ABOUT THIS TASK> Using the listing below, print the line containing "where the progress", the line containing "So I know I'm", and each line between them, exactly and nothing else. Pictures stay out of the print.

──────── DATA FOR ANALYSIS

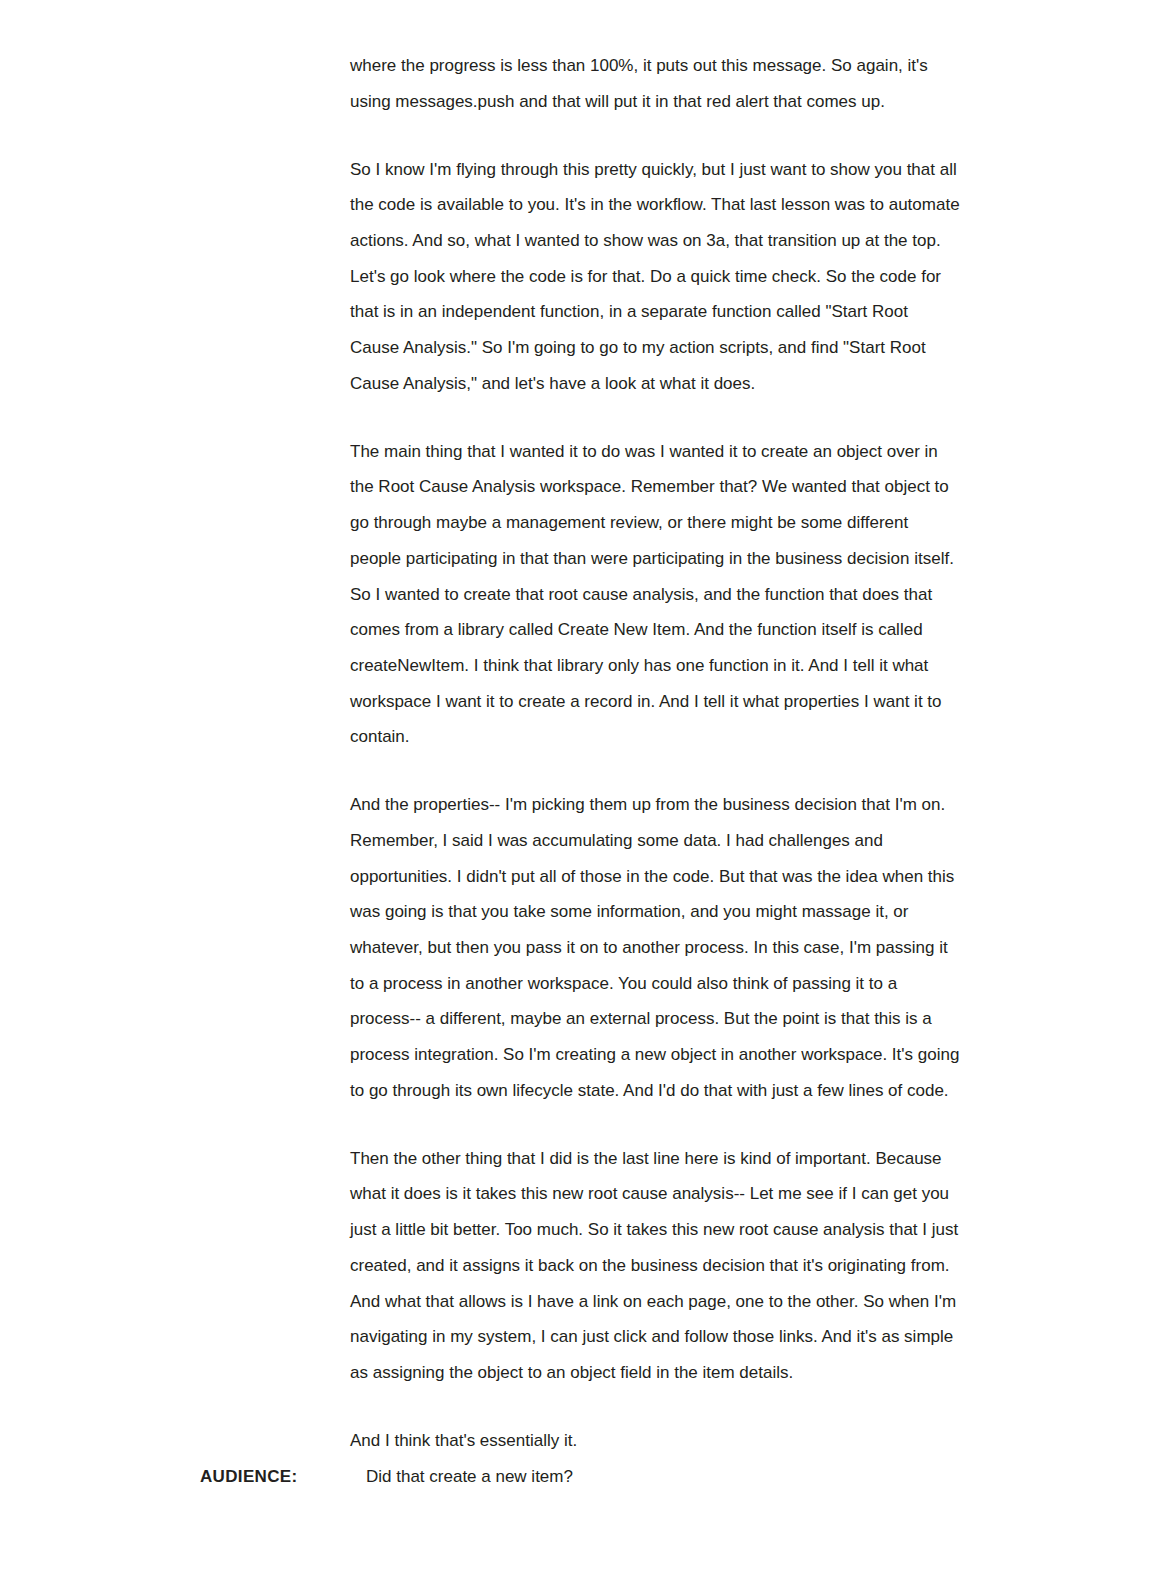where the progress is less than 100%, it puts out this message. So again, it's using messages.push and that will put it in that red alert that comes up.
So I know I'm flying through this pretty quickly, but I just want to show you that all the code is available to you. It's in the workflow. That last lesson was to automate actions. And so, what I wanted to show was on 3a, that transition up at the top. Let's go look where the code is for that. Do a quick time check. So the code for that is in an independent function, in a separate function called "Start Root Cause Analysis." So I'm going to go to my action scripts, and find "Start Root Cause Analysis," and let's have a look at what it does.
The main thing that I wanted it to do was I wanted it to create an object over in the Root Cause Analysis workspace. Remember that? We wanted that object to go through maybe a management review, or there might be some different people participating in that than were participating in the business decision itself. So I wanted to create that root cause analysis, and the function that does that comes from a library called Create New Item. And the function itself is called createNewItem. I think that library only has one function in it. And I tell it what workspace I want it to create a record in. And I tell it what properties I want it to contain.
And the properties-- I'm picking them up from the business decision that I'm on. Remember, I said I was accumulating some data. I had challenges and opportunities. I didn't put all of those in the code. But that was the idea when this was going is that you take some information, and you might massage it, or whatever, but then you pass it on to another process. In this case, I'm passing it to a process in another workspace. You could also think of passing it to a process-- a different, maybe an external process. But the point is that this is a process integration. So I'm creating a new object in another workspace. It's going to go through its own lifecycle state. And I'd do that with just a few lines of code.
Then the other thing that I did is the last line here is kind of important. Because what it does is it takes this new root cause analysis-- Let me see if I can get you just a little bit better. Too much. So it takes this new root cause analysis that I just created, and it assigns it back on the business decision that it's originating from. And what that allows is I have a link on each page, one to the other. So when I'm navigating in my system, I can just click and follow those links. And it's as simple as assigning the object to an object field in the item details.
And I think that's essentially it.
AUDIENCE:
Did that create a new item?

────────────────
──────── DATA FOR ANALYSIS

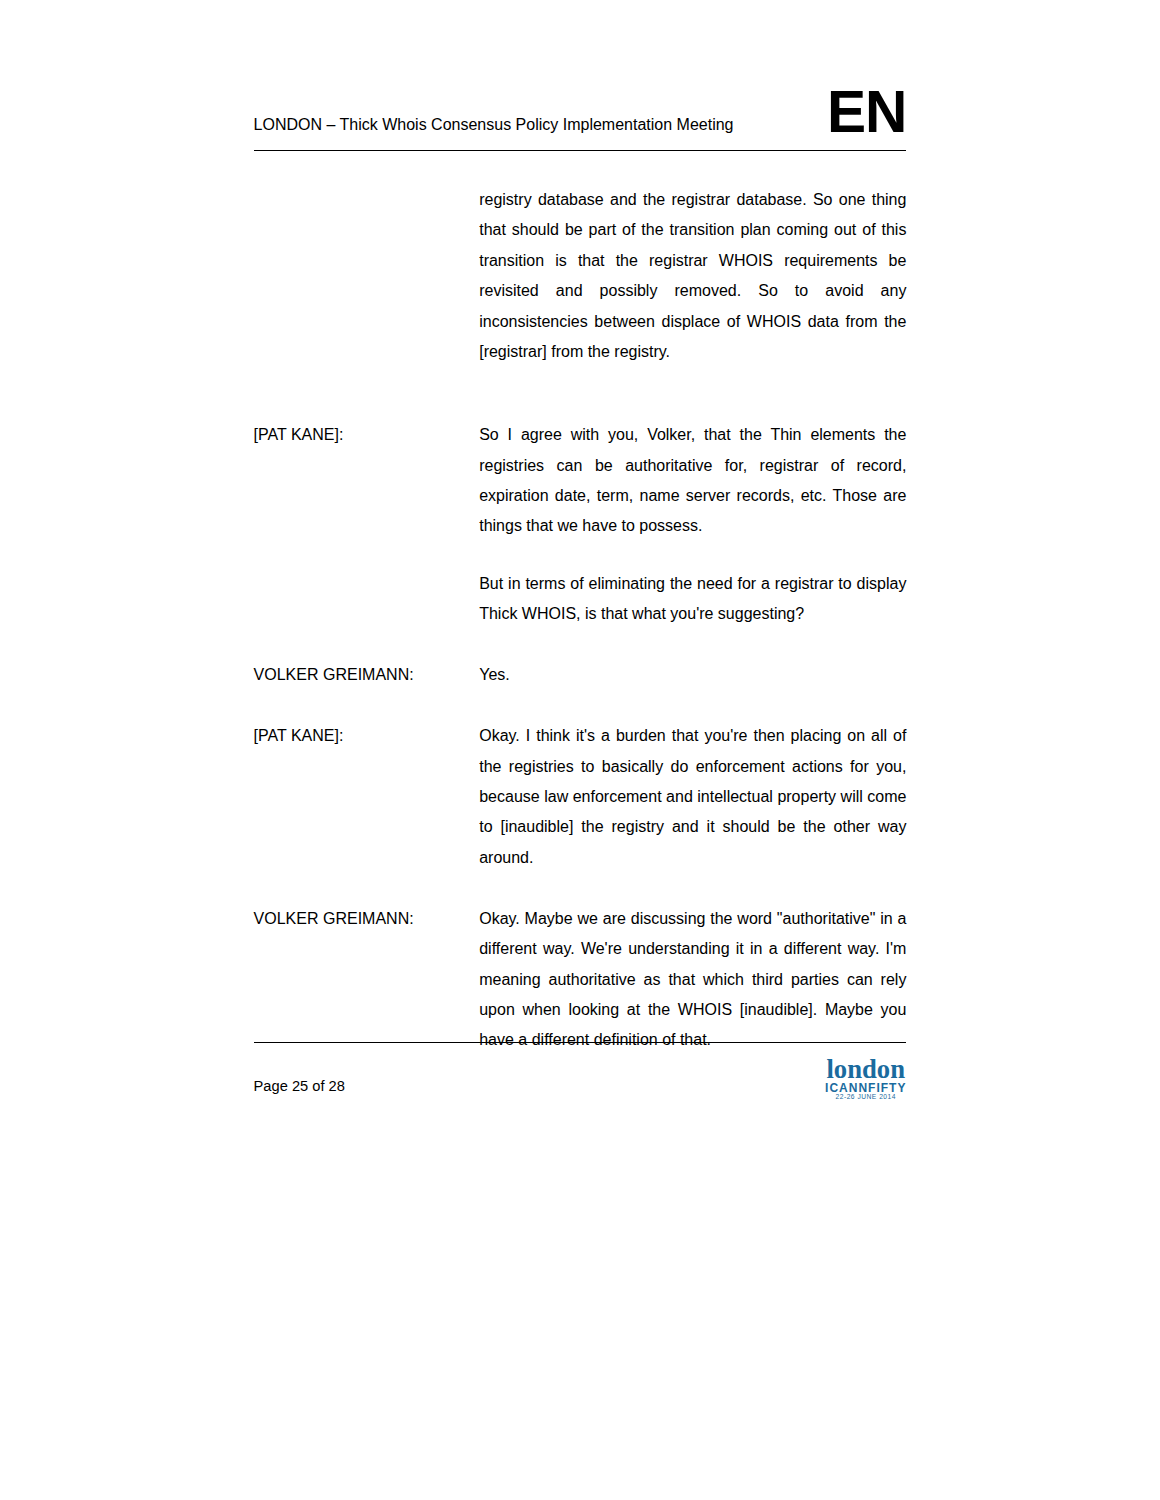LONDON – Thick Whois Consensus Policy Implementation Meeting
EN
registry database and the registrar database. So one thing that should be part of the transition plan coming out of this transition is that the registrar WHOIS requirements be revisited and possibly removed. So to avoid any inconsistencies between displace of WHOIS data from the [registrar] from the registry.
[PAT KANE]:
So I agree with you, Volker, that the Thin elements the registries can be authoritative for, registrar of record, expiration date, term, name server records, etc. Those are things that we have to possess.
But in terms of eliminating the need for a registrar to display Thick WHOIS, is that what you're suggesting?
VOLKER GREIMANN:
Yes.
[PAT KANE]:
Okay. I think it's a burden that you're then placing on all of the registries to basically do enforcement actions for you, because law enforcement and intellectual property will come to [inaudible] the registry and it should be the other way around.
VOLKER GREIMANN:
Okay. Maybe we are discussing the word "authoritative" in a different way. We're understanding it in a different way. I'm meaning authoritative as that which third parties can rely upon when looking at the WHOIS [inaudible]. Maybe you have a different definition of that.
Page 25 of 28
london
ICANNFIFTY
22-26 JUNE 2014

────────────────

OUTPUT>
where the progress is less than 100%, it puts out this message. So again, it's using messages.push and that will put it in that red alert that comes up.
So I know I'm flying through this pretty quickly, but I just want to show you that all the code is available to you. It's in the workflow. That last lesson was to automate actions. And so, what I wanted to show was on 3a, that transition up at the top. Let's go look where the code is for that. Do a quick time check. So the code for that is in an independent function, in a separate function called "Start Root Cause Analysis." So I'm going to go to my action scripts, and find "Start Root Cause Analysis," and let's have a look at what it does.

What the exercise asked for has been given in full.